Priority projects are the Bridge of the Gods’ load rating and maintenance, and marketing and developing the industrial park.
The Hood River SBP will guide operations and investments for the next five years.
In addition to attending public meetings, the community can give input at the port website, portofhoodriver.com. It features a link with complete information about the SBP process as well as an open-ended survey to collect input about constituents’ visions for the Port, as well as areas that need improvement.
Port commissioners and staff members will also be distributing postcard questionnaires to constituents and stakeholders that can be mailed to the Port office.
A fall newsletter will cover the SBP process and include a questionnaire to return.
The port also encourages letters (Port of Hood River, 1000 E. Port Marina Drive, Hood River, OR 97031); or emails (email@example.com) on the Strategic Business Plan or any other topic.

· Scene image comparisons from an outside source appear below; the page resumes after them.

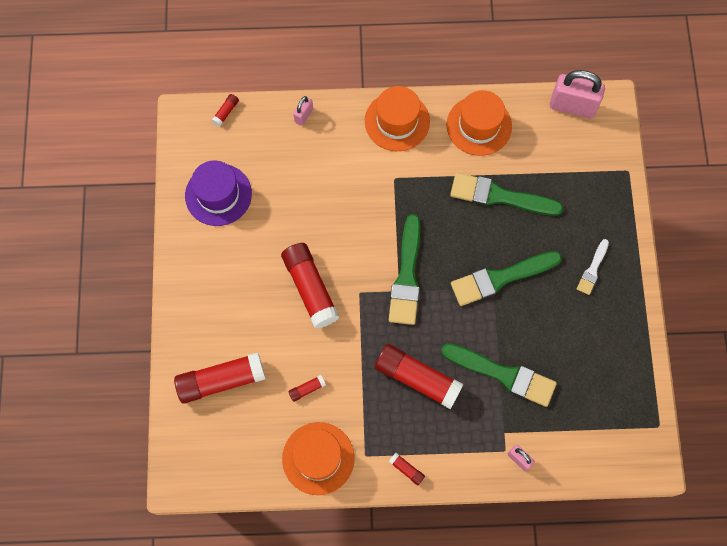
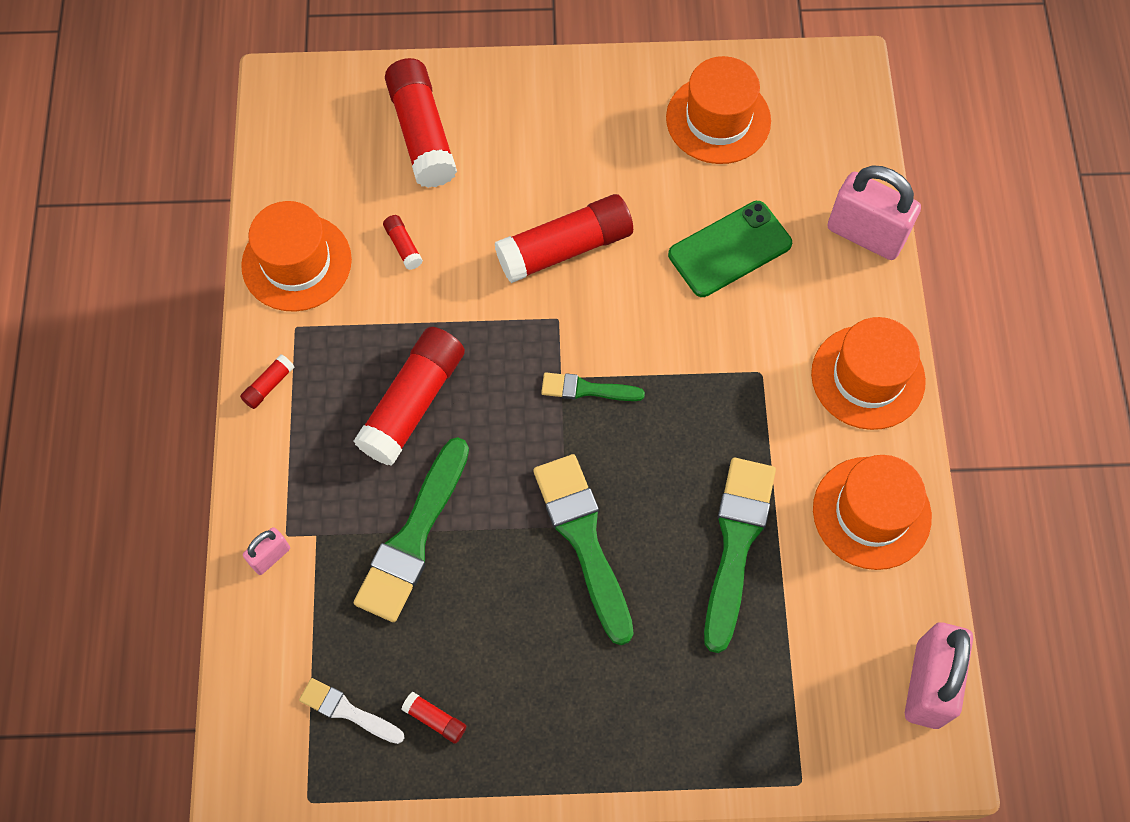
camera: 90 degrees right, 5 degrees down
(218, 195) = (718, 119): purple hat -> orange hat
(226, 112) = (861, 125): red glue stick -> red glue stick (435, 719)
(303, 115) = (865, 234): pink padlock -> pink padlock, size x2.03
(312, 192) = (729, 249): none -> green phone
(406, 276) = (586, 389): green brush -> green brush, size x0.54
(592, 269) = (601, 701): white brush -> white brush (347, 711)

The Port of Hood River’s major assets include the Hood River Interstate Bridge, the Ken Jernstedt Airfield, real estate at Waterfront Business Park, the Hood River Marina and Port Marina Park. Other assets include waterfront recreation sites, waterfront trails, and buildings that remain of previous economic development projects.
More than five years ago, the agency undertook a major waterfront development strategy that has resulted in significant growth at Waterfront Business Park.
The Port also is charged with ensuring the viability of the Hood River Interstate Bridge, an aged, yet critical link across the Columbia River. Major airport improvements were recently completed, and the Port continues to improve and maintain its various assets, including important local recreation sites.